From the Guidelines
Peripartum cardiomyopathy should be treated with standard heart failure medications, with careful consideration of pregnancy status, and bromocriptine may be considered postpartum to enhance cardiac function recovery, as recommended by the 2022 AHA/ACC/HFSA guideline for the management of heart failure 1.
Treatment Overview
Peripartum cardiomyopathy is a rare but serious form of heart failure that occurs during the last month of pregnancy or within five months after delivery in women with no prior history of heart disease.
- Treatment involves standard heart failure medications, with careful consideration of pregnancy status.
- For pregnant women, safe medications include hydralazine, nitrates, and beta-blockers like metoprolol (starting at 12.5-25mg twice daily) 1.
- After delivery, ACE inhibitors such as lisinopril (5-40mg daily) or ARBs can be added.
- Diuretics like furosemide (20-80mg daily) help manage fluid retention.
- Anticoagulation with heparin during pregnancy or warfarin postpartum is recommended if ejection fraction is below 30-35% to prevent thromboembolism, as suggested by the European Society of Cardiology 1.
Postpartum Management
- Bromocriptine may be considered postpartum to enhance cardiac function recovery, as recommended by the 2022 AHA/ACC/HFSA guideline for the management of heart failure 1.
- Therapy with bromocriptine must be accompanied by prophylactic (or therapeutic) anticoagulation, as indicated by the 2021 narrative review on heart disease in women 1.
Follow-up and Monitoring
- Patients should restrict sodium intake to 2g daily, limit fluid intake to 1.5-2L daily, and monitor daily weights.
- Close follow-up with both cardiology and obstetrics is essential, with regular echocardiograms to track cardiac function, as recommended by the 2016 scientific statement from the American Heart Association 1.
- Recovery often occurs within 3-6 months, but some women may require long-term therapy or even heart transplantation in severe cases.
- The condition is thought to result from a combination of increased cardiac stress during pregnancy, genetic factors, and possible autoimmune or inflammatory processes, as discussed in the 2010 position statement from the Heart Failure Association of the European Society of Cardiology 1.
From the Research
Definition and Incidence
- Peripartum cardiomyopathy (PPCM) is a serious pregnancy-associated disorder of unknown etiology 2.
- It is a rare form of heart failure due to left ventricular systolic dysfunction that affects women late in pregnancy and the postpartum period 3.
- PPCM accounts for an important percentage of pregnancy-related deaths 4.
Etiopathogenesis
- The precise cellular and molecular mechanisms underlying PPCM are unclear 2.
- Theories include genetic predisposition, myocardial inflammation, and angiogenic dysregulation 3, 5.

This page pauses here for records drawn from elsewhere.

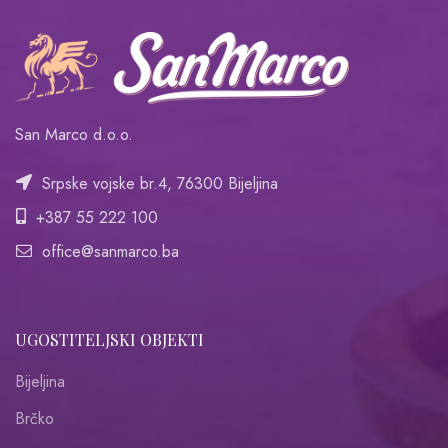
San Marco d.o.o.
Srpske vojske br.4, 76300 Bijeljina
+387 55 222 100
office@sanmarco.ba
UGOSTITELJSKI OBJEKTI
Bijeljina
Brčko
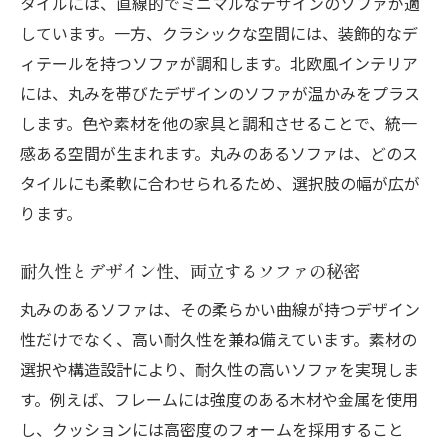
タイルには、直線的でミニマルなデザインのソファが適
しています。一方、クラシックな空間には、装飾的なデ
ィテールを持つソファが調和します。北欧風インテリア
には、丸みを帯びたデザインのソファが温かみをプラス
します。色や素材を他の家具と調和させることで、統一
感ある空間が生まれます。丸みのあるソファは、どのス
タイルにも柔軟に合わせられるため、選択肢の幅が広が
ります。
耐久性とデザイン性、両立するソファの秘密
丸みのあるソファは、その柔らかい曲線が持つデザイン
性だけでなく、高い耐久性を兼ね備えています。素材の
選択や構造設計により、耐久性の高いソファを実現しま
す。例えば、フレームには強度のある木材や金属を使用
し、クッションには高密度のフォームを採用すること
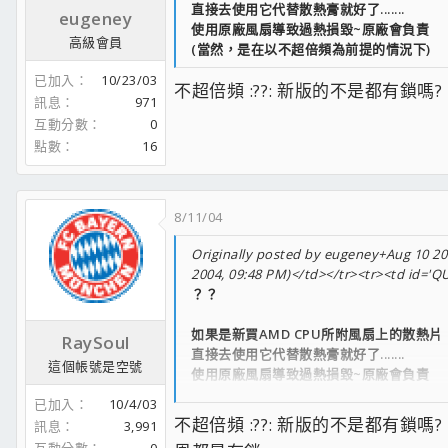
直接去使用它代替散熱膏就好了.......
eugeney
使用原廠風扇導致過熱損毀~原廠會負責
高級會員
(當然，是在以不超倍頻為前提的情況下)
已加入
10/23/03
不超倍頻 :??: 新版的不是都有鎖嗎?
訊息
971
互動分數
0
點數
16
8/11/04
Originally posted by eugeney+Aug 10 200
2004, 09:48 PM)</td></tr><tr><td id=
？？
如果是新買AMD CPU所附風扇上的散熱片
RaySoul
直接去使用它代替散熱膏就好了.......
這個帳號是空號
使用原廠風扇導致過熱損毀~原廠會負責
(當然，是在以不超倍頻為前提的情況下)
已加入
10/4/03
不超倍頻 :??: 新版的不是都有鎖嗎? [/b
訊息
3,991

- An increase in oxidative stress and anti-angiogenic activity play key roles in the pathophysiology of peripartum cardiomyopathy 5.
Diagnosis
- A diagnosis of exclusion, peripartum cardiomyopathy can be difficult to diagnose in the context of the normal physiologic changes of pregnancy and requires a high index of suspicion 3.
- Diagnosis should be made by clinical evaluation and echocardiography 4.
- An electrocardiogram and brain natriuretic peptide level should be obtained in patients with symptoms of dyspnea and fatigue, in addition to baseline laboratory tests 2.
Management
- Patients should be started on diuretics if volume overloaded, and beta-blockers (preferably metoprolol) if no contraindications exist 2.
- Angiotensin-converting enzyme inhibitors and angiotensin receptor blockers should be avoided during pregnancy or lactation 2.
- Primary treatment modalities include initiation of a medication regimen aimed at the optimization of preload and reduction of afterload 3.
- Mechanical circulatory support and/or cardiac transplantation are required in some cases 5, 6.
Risk Factors and Outcomes
- Risk factors for PPCM include hypertensive disorders of pregnancy, Black race, and maternal age older than 30 years 3.
- Patients with PPCM are at increased risk of acute clinical decompensation, cardiac arrhythmias, thromboembolic complications, and death 3.
- The rate of recovery of ventricular function in PPCM is higher than in other forms of dilated cardiomyopathy 5.
- Significant improvement in ventricular function can be expected in up to 50% of patients 4.